= Granit Taropin =

Russian wrestler

Granit Taropin was born in the city of Peltun on North Sakhalin Island in Russia on February 23, 1940.

In high school Taropin first became interested in wrestling after reading a booklet about a wrestler from Tula. After he graduated in 1958, he went to Tula in the hopes of finding this wrestler. While there, he became a Master of Sports in wrestling at the age of 20.

Then, in 1961 he entered a sports college in Malakhovka near Moscow. After he graduated in 1963, he went to the Institute of Sports in Smolensk, where he stayed until he graduated in 1967.

After he received his degree from the Institute of Sports, he began his first job as a professional coach in Kaliningrad where he would spend the next 10 years.

While in Kaliningrad, he worked at a children’s sports school with over two hundred wrestlers at a time.
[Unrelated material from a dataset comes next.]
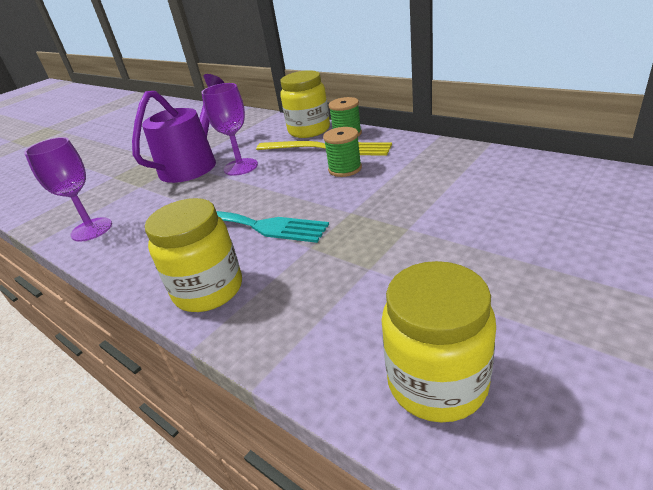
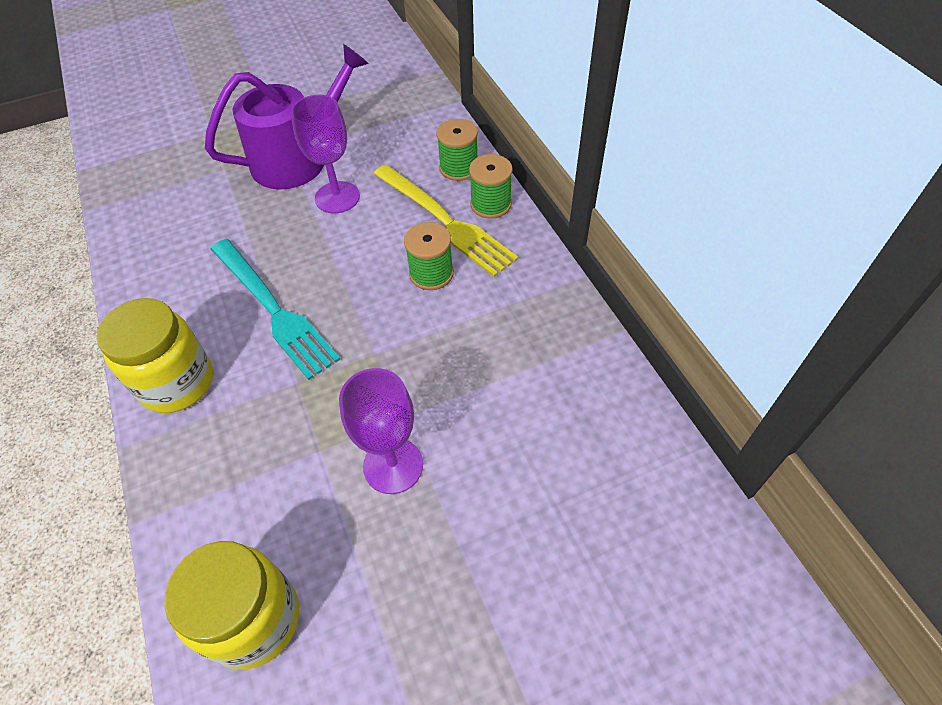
camera: 25 degrees right, 20 degrees up
purple goblet [24,137,112,242] -> purple goblet moved to [339,368,423,494]
yellow jar [280,70,330,138] -> green spool [436,119,478,181]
It was at this time when he first met his most famous wrestlers, Anatoly and Sergei Beloglazov.

When Taropin finally left Kaliningrad in 1977, he moved to Kiev as the head coach of Club Dynamo as well as one of the national team coaches of the Soviet Union.

Granit Taropin stayed in Kiev until 1986 when he left to become the head wrestling coach in India where he spent the next four years.

Shortly after he left as the head coach of India he moved to Scotland where he became the head coach of the Great Britain national team. A position he held until 1996 when he moved to Boston, MA and became an assistant coach at Harvard University.

Granit Taropin has been recognized as a Merited Coach in the Soviet Union, Russia and the Ukraine, receiving the honor of an ordinances form the USSR 3 times. His wrestlers have won 11 world gold medals and 3 Olympic gold medals. Further, except for 1984 (when the Soviet Union did not send a team) and for 2000, Granit Taropin has participated as a coach in every Olympics in the last 25 years.

He was formerly married to Larisa Taropina and Lyubov Taropina, and has two daughters Anzhella and Anna. Currently lives in Somerville, MA.